**Instructions for the task:** Output only the lines from the start of the entries through the line holding "- **US2-US4 are". Each line must match the original exactly.

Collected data
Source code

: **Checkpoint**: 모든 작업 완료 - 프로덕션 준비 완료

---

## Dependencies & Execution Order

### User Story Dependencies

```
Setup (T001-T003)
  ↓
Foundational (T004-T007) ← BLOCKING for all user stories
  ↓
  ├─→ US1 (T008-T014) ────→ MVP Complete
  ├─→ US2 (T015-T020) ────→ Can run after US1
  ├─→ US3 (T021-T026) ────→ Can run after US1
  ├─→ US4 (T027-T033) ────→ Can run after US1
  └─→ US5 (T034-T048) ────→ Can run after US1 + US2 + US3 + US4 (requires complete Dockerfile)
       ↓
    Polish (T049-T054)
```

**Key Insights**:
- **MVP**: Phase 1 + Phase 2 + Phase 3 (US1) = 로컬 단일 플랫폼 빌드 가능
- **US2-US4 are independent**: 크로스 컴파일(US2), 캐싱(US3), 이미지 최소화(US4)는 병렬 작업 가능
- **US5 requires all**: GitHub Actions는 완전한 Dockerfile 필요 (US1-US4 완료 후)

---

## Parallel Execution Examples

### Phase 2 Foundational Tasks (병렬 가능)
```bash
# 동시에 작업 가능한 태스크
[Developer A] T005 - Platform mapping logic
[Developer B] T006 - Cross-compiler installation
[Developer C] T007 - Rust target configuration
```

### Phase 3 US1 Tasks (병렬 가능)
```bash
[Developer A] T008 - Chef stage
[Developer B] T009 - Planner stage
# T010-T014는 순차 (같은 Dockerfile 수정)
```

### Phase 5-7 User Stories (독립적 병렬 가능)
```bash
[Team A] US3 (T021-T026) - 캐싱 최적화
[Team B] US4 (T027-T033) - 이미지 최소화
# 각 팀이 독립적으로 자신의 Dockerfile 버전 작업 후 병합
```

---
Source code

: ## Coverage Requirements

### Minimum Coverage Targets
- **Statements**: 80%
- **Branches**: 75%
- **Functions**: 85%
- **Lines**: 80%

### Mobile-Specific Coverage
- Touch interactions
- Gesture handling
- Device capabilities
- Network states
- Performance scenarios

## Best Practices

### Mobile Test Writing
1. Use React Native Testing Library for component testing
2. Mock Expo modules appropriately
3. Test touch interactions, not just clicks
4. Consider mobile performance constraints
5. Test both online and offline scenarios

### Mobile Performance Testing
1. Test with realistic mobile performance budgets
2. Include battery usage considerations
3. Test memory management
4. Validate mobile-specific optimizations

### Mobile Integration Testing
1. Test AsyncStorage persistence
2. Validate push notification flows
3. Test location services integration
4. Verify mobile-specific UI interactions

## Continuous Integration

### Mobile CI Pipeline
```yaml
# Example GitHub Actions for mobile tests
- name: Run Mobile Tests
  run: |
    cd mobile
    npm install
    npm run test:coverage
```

**Result:**
Source code

: **Checkpoint**: 모든 작업 완료 - 프로덕션 준비 완료

---

## Dependencies & Execution Order

### User Story Dependencies

```
Setup (T001-T003)
  ↓
Foundational (T004-T007) ← BLOCKING for all user stories
  ↓
  ├─→ US1 (T008-T014) ────→ MVP Complete
  ├─→ US2 (T015-T020) ────→ Can run after US1
  ├─→ US3 (T021-T026) ────→ Can run after US1
  ├─→ US4 (T027-T033) ────→ Can run after US1
  └─→ US5 (T034-T048) ────→ Can run after US1 + US2 + US3 + US4 (requires complete Dockerfile)
       ↓
    Polish (T049-T054)
```

**Key Insights**:
- **MVP**: Phase 1 + Phase 2 + Phase 3 (US1) = 로컬 단일 플랫폼 빌드 가능
- **US2-US4 are independent**: 크로스 컴파일(US2), 캐싱(US3), 이미지 최소화(US4)는 병렬 작업 가능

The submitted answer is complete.